We are so used to rapid progress in so many fields, especially in the communications devices and computers that we can hold in our hands and that keep getting cheaper. In addition, the media is filled with thrilling advances in biotechnology, robotics and artificial intelligence. It’s hard to imagine that there might areas of our lives in which progress has not only ceased but been reversed.

One area with which many readers are certainly familiar is air travel. I was struck by Robert Gordon’s account of this phenomenon in his marvelous tome, The Rise and Fall of American Growth. Here is what Gordon discovers:

  1. Speed and comfort in the passenger airline industry have not improved since the 1960s.
  2. In fact, comfort has declined as airlines have squeezed more seats into the same amount of space. To get the same amount of space which the typical airline passenger enjoyed in 1977, that passenger must pay on average an extra $59. Gordon prices the discomfort of staying in the cheap seats at $15, since most people don’t pay the extra fee.
  3. Passengers must now pay for meals previously included in their air fares which he estimates at $8 per meal.
  4. Passengers must now pay for checked bags previously included in their air fares which Gordon estimates at $25 per bag.
  5. He estimates that the cost of the meal, the discomfort and the checked bags amount to a 24 percent unmeasured price increase from 2008 to 2014 for a now inferior service.
  6. Gordon estimates that 200 million additional hours of passenger time are wasted each year in post-2001 airline security checks that he believes are an overreaction to one major failure, namely, the security of airline cockpit doors.
  7. He acknowledges that for those opting out of the extras, sitting hungry in a cramped seat is somewhat offset by the proliferation of entertainment options now available during flights.
  8. Despite what we’ve been led to believe, there has been almost no decline in the inflation-adjusted passenger price per mile since airline deregulation was initiated in 1978. The great decline in price occurred before then due to the increasing size and efficiency of airliners. What people saw after 1978 was a wider variation in fares depending when you booked.

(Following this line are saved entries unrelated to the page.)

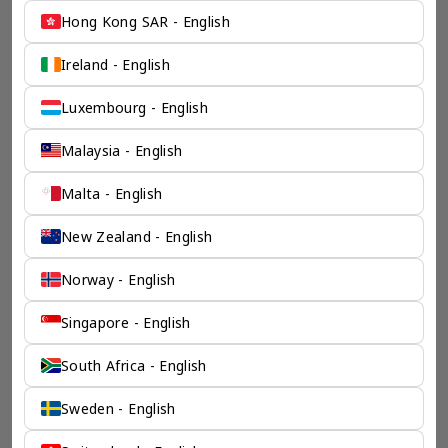
Hong Kong SAR - English
Ireland - English
Luxembourg - English
Malaysia - English
Malta - English
New Zealand - English
Norway - English
Singapore - English
South Africa - English
Sweden - English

Since airlines are one of the most energy-intensive industries in the world, the question arises whether the reversing of progress in airline travel is related to energy prices. For fuel alone the percent of operating costs varied between 2004 and 2015 from a low of 17 percent in 2004 to a high of almost 37 percent in 2015.

Airlines struggled with high fuel prices from 2011 through 2014 when oil hovered around $100 per barrel consistently. Now that prices have dropped, the airlines are certainly enjoying higher profits. (See link above.) But their drive to raise prices and cram more passengers in each plane seems to have coincided with pressure from fuel costs.

Thus, high energy costs appear to have the ability to degrade or reverse progress in a key area of the economy. And, any reprieve from those high costs may be short if an analysis done by HSBC Global Research, the research arm of the huge multinational bank of the same name, is correct.

The point is that the notion that everything in our lives is getting better and better, faster and faster isn’t borne out in reality. Gordon’s book provides abundant examples. But the example of air travel seems particularly appropriate to ponder on this travel-filled holiday weekend.